PV substructure (Support Flashing Assembly) specification ● SOLOPOWER SP3S 220W Flexible photovoltaic module:
O Bonded to 6-pan flashing using HelioBond PVA 600BT according to manufacturer's specifications.
● 6 pan flushing:
○ 0.55mm BMT G300 COLORBOND (registered trademark) flat sheet ○ Nominal dimensions: Width-1200mm
Length-4210mm
○ 7 × No. Using 12 type 17 screws, screw in 6 pan flashings at each end and in the center with a minimum of 35 mm embedding to the corresponding F7 wood fence. If necessary, the space is blocked by a foam spacer.
● Side reinforcement, 2 pieces (off):
O 0.55 mm BMT G300, COLORBOND® steel finish (generally selected to match 6 panflushing or roofing colors).
○ Section dimensions: Flange width: 47 mm top flange and 30 mm bottom flange, flange depth: 28 mm, length: 4210 mm (nom.)
○ Positioned on each side edge of 6 pan flushing.
○ Connect upper flange to lower side of 6 pan flushing with continuous strip of 24mm width 3M VHB RP45 tape according to manufacturer's specifications.
○ 25x3.2mm EPDM Foam strip with a bottom flange waterproof seal on Trimek.
● Center reinforcement, 2 pieces:
○ 1.0 mm BMT G550, COLORBOND (registered trademark) steel.
○ Section dimensions: Flange width: top flange 51 mm and bottom flange 15 mm, flange depth: 21 mm, length: 4170 mm (nominal)
○ Positioned at an interval of 190.5 mm from the center line of 6 pan flushing.
○ Connect upper flange to lower side of 6 pan flushing with continuous strip of 24mm width 3M VHB RP45 tape according to manufacturer's specifications.
○ 1 × No.

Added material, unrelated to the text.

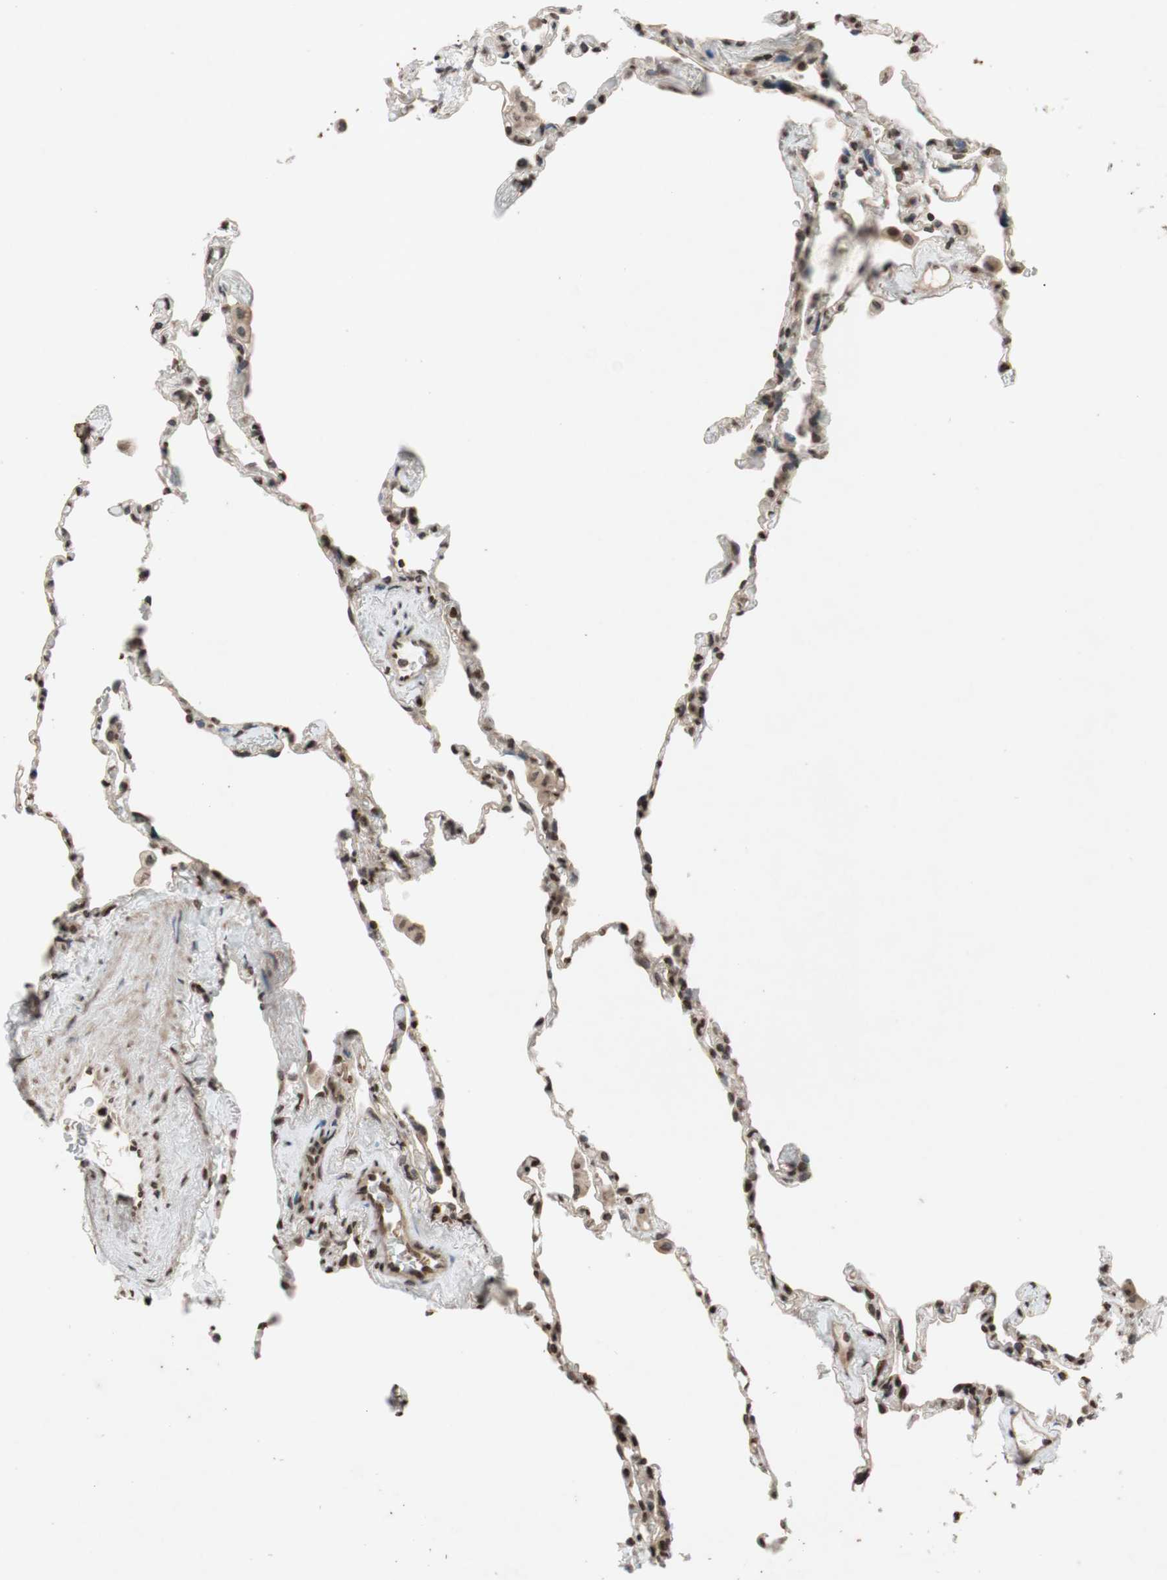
{"staining": {"intensity": "moderate", "quantity": ">75%", "location": "nuclear"}, "tissue": "lung", "cell_type": "Alveolar cells", "image_type": "normal", "snomed": [{"axis": "morphology", "description": "Normal tissue, NOS"}, {"axis": "topography", "description": "Lung"}], "caption": "Alveolar cells show moderate nuclear staining in approximately >75% of cells in unremarkable lung. (DAB IHC with brightfield microscopy, high magnification).", "gene": "MCM6", "patient": {"sex": "male", "age": 59}}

Screwed 6 pan flushings and central reinforcement through each F7 wood fence with 12 type 17 screws, with a minimum of 35mm embedding at the center of up to 900mm.
● Wiring cover (mid-flashing cover):
○ 0.55 mm BMT G300 COLORBOND® sheet ○ Section dimensions: Width: Overall 203 mm and 21 mm / 160 ° edge fold (or edge fold), Length: 1200 mm (nominal)
○ With reference to the wiring cover diagram, attach to 6 pan flushing as follows:
(1) A 2 × 100 mm long TopSpan 22 narrow plate (batten) is joined to 6 pan flashings from each end of the wiring cover portion using Sellies Liquid Nails (Mirror Metal Glass) 275 mm.
■ As shown, 2 × No. Using a 6-18x12 drill point screw, the wiring cover is passed through the TopSpan 22 narrow plate and fixed with screws.
● Plenum Chamber:
○ 0.55 mm BMT G300 COLORBOND (registered trademark) steel or ZINCALUME (registered trademark) steel sheet.
○ Section dimensions: Width: 200mm overall, Length: 1200mm to 2400mm (nominal)
The insertion port is either steel or plastic, and generally has a diameter of 150 mm.
○ A hole was cut out at the bottom of the plenum to make an appropriate insertion port, and the insertion port was screwed or riveted to an appropriate position using an appropriate sealer.
○ After that, the outlet was connected to the air treatment system.

  It can be readily appreciated from the above that the embodiment of the solar roof panel 3 described in connection with the figures is simple to manufacture and install on the roof.

  Many modifications may be made to the embodiments of the invention described herein without departing from the spirit and scope of the invention.

  By way of example, the embodiment of the invention described in connection with the figures includes a solar roof panel 3 attached to a profile roof cladding sheet 9, although the invention is not so limited and other types Can be used with any roof cladding. For example, the present invention can be used with any suitable metal roof, tile roof, or other roof type.

  By further examples, the invention extends to the use of any suitable fasteners or adhesives or other suitable means for securing the various parts of the solar roof panel 3 together to the roof.

  By way of further example, in the embodiment described in connection with the figures, the substrate 21 and the reinforcing members 27 and 29 are made from steel, but the invention is not so limited, the substrate 21 and the reinforcing member 27. And 29 may be made from any suitable material.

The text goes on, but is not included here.